Go through the lines below one by one and count those holding the string "files". Give the count alone.

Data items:
::::

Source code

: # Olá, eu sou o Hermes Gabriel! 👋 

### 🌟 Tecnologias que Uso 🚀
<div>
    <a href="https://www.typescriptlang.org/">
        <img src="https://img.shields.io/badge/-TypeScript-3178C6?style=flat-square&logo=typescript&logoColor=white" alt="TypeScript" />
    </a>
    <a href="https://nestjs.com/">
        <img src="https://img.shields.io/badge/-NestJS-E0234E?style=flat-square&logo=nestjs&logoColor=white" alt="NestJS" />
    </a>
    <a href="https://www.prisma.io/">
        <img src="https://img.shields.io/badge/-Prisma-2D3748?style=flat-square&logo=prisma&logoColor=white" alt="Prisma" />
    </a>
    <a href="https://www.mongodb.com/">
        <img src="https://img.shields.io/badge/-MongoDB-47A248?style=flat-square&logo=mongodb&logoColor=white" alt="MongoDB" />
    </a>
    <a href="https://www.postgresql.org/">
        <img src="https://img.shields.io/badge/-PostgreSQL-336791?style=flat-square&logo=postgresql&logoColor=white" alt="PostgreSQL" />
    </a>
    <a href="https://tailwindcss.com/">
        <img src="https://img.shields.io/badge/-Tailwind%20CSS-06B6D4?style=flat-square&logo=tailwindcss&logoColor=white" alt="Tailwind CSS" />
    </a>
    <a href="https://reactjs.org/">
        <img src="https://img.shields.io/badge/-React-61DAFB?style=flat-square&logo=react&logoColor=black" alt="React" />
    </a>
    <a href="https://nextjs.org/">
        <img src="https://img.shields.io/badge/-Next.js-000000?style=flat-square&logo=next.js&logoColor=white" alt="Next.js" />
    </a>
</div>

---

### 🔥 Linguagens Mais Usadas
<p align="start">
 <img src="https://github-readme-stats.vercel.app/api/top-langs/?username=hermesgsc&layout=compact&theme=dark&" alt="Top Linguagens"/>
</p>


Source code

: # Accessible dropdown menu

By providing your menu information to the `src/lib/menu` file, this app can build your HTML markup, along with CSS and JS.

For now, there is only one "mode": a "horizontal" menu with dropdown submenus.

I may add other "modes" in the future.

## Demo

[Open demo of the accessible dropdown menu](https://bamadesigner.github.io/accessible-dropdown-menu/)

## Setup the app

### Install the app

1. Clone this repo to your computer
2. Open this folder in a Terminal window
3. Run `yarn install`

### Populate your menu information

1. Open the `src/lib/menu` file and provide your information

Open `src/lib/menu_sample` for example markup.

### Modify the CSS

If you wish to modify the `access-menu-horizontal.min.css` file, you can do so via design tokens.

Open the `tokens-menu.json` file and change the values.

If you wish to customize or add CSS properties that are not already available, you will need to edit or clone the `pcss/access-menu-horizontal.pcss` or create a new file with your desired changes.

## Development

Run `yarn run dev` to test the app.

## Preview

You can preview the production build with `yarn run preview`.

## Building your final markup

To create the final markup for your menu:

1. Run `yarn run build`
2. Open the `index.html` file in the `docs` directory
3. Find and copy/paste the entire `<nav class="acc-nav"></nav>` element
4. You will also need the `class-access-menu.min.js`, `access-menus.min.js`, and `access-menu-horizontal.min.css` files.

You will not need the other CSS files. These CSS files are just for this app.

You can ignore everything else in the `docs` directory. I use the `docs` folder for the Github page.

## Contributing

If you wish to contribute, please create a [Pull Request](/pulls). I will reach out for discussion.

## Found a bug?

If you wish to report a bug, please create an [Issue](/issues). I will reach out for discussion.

::::

Your response:
2